Macron schmiedet liberalen Pakt gegen Weber

Die Sicht auf die Europawahlen wird klarer. Am Wochenende gab Emmanuel Macrons Wahlbewegung „Renaissance“ ein Bündnis mit liberalen Kräften in anderen Ländern bekannt. Der französische Staatspräsident verfolgt schon länger diesen Plan. Seine „Renaissance“ will mit hauptsächlich Liberalen eine gemeinsame Fraktion im europäischen Parlament bilden. Renaissance-Listenführerin Nathalie Loiseau stellte sich deutlich gegen den nationalistischen Trend, wie er von Ungarns Premier Viktor Orbán verkörpert wird. Orbán führe ein „autoritäres Regime“, betonte sie.

Laut Umfragen könnte die neue Truppe auf dem dritten Platz hinter den Konservativen und Sozialdemokraten landen. Damit hätten sie ein gewichtiges Wort bei der Kür des Nachfolgers von Kommissionschef Jean-Claude Juncker mitzureden. Da Konservative und Sozialdemokraten wahrscheinlich nach dem 26. Mai keine Mehrheit mehr im EU-Parlament haben werden, sind sie auf Verbündete bei der Wahl des neuen Kommissionspräsidenten angewiesen – das liberale Bündnis könnte ausschlaggebend sein. „Wir werden den Schlüssel haben“, betonte Sophie in ’t Veld von der niederländischen Partei D66.

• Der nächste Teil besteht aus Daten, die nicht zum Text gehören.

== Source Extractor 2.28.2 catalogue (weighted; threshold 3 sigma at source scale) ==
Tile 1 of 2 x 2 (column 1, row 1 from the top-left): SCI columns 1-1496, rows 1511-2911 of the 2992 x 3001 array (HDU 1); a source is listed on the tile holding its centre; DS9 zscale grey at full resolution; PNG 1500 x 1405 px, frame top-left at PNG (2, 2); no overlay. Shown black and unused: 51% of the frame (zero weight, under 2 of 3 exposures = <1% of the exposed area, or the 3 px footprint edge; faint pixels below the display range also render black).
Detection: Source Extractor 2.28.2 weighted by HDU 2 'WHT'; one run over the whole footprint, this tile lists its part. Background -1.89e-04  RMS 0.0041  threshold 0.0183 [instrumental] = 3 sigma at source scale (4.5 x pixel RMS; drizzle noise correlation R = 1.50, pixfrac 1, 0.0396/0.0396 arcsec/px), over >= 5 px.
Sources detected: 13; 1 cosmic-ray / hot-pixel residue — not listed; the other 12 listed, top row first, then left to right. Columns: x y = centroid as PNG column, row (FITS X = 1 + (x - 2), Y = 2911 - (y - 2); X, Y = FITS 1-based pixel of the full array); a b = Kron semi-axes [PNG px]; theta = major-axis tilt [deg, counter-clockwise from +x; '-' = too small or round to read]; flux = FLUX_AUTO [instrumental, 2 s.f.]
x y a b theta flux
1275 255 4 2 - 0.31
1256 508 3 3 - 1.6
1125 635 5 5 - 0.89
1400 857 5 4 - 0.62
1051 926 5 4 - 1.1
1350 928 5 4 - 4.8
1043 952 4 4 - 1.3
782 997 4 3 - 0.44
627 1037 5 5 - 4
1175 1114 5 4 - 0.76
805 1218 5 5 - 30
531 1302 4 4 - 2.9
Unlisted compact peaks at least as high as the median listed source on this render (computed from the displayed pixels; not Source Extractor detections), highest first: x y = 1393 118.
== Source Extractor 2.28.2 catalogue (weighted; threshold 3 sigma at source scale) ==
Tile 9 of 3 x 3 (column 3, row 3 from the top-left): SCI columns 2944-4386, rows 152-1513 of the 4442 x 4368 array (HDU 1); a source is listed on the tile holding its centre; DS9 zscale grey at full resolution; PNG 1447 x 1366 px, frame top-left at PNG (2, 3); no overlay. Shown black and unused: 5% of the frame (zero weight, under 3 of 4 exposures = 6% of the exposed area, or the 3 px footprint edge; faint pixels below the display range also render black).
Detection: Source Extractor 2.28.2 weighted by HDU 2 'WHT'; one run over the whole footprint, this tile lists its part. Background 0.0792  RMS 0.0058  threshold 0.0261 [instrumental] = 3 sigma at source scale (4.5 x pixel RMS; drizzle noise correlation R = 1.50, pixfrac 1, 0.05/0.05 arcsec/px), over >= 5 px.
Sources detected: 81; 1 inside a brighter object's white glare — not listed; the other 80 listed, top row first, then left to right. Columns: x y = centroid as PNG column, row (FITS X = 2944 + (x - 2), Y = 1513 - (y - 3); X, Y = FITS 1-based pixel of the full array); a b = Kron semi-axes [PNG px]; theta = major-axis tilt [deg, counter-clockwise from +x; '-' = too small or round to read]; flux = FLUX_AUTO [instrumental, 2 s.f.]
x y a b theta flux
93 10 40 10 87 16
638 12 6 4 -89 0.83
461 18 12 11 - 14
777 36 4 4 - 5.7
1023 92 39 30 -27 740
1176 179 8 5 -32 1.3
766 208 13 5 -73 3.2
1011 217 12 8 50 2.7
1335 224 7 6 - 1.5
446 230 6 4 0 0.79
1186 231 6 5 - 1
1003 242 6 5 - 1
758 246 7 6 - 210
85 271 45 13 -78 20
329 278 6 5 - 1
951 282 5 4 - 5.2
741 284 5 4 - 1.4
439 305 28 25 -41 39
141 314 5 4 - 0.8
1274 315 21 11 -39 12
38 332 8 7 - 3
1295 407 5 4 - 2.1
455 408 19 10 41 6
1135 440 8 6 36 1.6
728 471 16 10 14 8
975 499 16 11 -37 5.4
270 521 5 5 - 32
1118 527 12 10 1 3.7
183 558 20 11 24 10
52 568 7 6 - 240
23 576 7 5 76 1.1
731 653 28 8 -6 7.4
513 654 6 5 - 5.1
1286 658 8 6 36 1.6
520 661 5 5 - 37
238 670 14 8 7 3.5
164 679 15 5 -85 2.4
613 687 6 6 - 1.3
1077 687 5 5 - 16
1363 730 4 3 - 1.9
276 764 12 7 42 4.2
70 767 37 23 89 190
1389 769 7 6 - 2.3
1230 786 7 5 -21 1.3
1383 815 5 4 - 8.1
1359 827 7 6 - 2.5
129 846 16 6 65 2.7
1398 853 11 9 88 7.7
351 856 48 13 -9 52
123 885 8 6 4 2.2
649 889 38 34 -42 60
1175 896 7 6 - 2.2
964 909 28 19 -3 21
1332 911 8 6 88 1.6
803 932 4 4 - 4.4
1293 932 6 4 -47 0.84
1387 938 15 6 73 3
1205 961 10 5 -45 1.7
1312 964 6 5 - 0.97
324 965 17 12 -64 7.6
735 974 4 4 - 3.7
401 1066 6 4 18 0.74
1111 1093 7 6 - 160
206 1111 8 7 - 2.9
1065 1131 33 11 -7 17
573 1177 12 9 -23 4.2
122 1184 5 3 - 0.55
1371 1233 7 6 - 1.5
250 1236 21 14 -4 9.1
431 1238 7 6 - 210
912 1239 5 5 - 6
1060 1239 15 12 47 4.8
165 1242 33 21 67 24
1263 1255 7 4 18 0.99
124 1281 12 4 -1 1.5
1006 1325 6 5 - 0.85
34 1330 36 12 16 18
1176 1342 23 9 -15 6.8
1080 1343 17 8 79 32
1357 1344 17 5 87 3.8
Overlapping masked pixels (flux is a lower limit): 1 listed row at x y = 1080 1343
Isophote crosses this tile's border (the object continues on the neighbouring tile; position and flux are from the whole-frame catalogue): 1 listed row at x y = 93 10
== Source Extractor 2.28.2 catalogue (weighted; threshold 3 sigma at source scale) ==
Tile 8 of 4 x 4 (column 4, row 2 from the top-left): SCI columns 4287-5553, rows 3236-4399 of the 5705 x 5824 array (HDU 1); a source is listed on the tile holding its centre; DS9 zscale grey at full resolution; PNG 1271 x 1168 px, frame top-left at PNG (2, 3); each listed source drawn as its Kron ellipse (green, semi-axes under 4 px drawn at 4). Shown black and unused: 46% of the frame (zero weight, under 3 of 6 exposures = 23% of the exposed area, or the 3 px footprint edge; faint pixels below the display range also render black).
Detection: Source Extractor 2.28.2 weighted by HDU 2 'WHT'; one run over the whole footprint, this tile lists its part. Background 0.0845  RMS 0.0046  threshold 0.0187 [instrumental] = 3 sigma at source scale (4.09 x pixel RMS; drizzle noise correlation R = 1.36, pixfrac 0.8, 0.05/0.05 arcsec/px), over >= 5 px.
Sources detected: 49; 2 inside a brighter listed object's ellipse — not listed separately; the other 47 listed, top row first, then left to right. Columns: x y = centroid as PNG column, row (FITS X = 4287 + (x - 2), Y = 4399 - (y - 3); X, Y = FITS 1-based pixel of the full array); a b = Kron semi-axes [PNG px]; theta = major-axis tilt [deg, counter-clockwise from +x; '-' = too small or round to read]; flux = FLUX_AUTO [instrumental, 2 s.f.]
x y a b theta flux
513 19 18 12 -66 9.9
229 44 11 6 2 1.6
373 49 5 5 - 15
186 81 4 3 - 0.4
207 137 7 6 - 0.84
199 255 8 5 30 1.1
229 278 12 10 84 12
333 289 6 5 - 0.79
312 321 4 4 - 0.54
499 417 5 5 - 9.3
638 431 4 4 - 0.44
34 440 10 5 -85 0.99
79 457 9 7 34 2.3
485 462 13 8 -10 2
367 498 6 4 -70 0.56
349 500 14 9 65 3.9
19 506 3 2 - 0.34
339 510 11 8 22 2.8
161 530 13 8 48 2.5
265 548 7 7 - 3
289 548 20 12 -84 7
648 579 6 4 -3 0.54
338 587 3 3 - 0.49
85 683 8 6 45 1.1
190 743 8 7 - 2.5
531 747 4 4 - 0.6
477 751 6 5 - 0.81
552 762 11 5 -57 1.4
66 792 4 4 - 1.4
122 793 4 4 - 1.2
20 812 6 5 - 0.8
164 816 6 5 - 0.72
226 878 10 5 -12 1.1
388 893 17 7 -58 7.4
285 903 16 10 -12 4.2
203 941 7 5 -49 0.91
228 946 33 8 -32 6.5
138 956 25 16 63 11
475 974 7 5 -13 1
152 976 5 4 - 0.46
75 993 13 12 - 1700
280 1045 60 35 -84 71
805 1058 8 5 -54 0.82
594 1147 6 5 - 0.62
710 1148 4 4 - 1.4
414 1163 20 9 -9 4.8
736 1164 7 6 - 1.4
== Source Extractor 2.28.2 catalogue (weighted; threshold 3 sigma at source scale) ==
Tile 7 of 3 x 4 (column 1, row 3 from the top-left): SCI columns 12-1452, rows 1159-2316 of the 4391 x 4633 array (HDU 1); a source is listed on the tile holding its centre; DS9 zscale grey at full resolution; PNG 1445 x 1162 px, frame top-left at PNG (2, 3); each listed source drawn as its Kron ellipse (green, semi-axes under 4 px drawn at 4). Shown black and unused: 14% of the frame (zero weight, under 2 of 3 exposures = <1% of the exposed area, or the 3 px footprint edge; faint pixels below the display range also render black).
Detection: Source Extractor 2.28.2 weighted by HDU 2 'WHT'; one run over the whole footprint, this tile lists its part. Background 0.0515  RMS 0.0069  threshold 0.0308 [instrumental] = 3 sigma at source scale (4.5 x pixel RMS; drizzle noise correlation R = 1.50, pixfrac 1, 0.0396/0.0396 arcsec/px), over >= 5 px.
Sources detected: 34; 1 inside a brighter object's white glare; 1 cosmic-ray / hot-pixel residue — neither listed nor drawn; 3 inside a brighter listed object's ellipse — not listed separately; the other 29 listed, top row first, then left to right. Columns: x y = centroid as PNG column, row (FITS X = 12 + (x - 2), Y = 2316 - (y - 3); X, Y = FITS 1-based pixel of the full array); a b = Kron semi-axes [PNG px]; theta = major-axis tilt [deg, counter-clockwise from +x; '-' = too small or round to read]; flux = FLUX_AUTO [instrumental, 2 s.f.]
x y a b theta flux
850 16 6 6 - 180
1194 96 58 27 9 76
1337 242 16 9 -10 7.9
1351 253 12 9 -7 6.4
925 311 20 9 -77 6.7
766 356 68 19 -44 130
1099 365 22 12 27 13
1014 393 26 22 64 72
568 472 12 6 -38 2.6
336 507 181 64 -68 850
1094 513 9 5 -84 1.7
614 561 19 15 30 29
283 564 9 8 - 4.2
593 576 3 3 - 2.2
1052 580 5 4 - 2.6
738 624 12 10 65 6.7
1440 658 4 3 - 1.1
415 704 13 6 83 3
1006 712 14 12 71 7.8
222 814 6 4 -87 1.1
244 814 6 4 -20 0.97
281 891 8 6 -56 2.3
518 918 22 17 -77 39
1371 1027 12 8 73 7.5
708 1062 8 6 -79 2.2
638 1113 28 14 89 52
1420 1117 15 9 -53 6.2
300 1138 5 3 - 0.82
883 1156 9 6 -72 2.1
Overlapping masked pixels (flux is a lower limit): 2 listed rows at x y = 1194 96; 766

Der französische Präsident und seine Verbündeten machen kein Hehl daraus, dass sie das Prinzip der Spitzenkandidaten ablehnen, wie es von der Europäischen Volkspartei (EVP), Sozialdemokraten und Grünen verfolgt wird. Für Erstere geht der bayerische CSU-Mann Manfred Weber ins Rennen, auch ein enger Vertrauter des österreichischen Bundeskanzlers Sebastian Kurz, für Zweitere der Niederländer Frans Timmermans, derzeit Stellvertreter Junckers.

Barnier als Kompromiss?

Beobachter aber sehen einen Dritten, der sich im Hintergrund bereit mache: Michel Barnier, der als Brexit-Verhandler der EU viel Zuspruch geerntet hat. Er hat es vor allem geschafft, dass die 27 EU-Staaten im Brexit-Prozess stets geeint auftraten und sich nicht auseinanderdividieren ließen. Der Franzose zählt zu den Konservativen und gilt in der Brüsseler Gerüchteküche als möglicher Kompromisskandidat, der Zustimmung über die Fraktionsgrenzen hinaus erhalten könnte. Er war in seiner langen Karriere bereits französischer Außenminister und EU-Kommissar.

Beim neu geschlossenen Bund der Liberalen im nächsten Parlament finden sich unter anderen die spanischen Ciudadanos, die zuletzt deutlich nach rechts gerückt sind, weiters die Liberalen aus Belgien, den Niederlanden und Ungarn sowie die österreichischen Neos. Ausdrückliche Unterstützung kam von den italienischen Sozialdemokraten unter Ex-Premier Matteo Renzi und der portugiesischen sozialistischen Partei, die mit Premier Antonia Costa die Regierung in Lissabon führt.

Rechte Allianz

Derzeit bilden die liberalen Parteien im EU-Parlament eine Fraktion namens ALDE. Sie sind mit 68 Mandataren viertstärkste Fraktion. Dem neuen Bündnis mit Macron werden 105 Sitze vorhergesagt. Eine Allianz streben auch die Rechtsparteien an. Auch sie haben hochfliegende Ziele. Der starke Mann ist der italienische Innenminister und Lega-Chef Matteo Salvini. Anfang April betonte er bei einem Treffen in Mailand, man wolle die stärkste Fraktion im Parlament werden – was laut Umfragen nur ein Traum ist.

Österreichs FPÖ-Spitzenkandidat Harald Vilimsky hält Platz zwei für möglich. Unter Salvinis Flagge segeln vorerst die deutsche AfD, die österreichische FPÖ, der Rassemblement National von Marine Le Pen, der Vlaams Belang in Belgien, die wahren Finnen sowie die dänische Volkspartei.

Für diesen Samstag hat Matteo Salvini seine Verbündeten zum großen Wahlkampffinale nach Mailand geladen, man darf gespannt sein, welche ausländischen Gäste dort persönlich anwesend sein und Flagge zeigen werden. Heftig umworben wird jedenfalls die Fidesz-Partei des ungarischen Premiers Viktor Orbán, deren Mitgliedschaft bei den Konservativen derzeit suspendiert ist. Grund sind die zahlreichen, mit unwahren Behauptungen unterlegten Attacken gegen EU-Institutionen und prominente Repräsentanten des eigenen Lagers wie Noch-Kommissionschef Jean-Claude Juncker.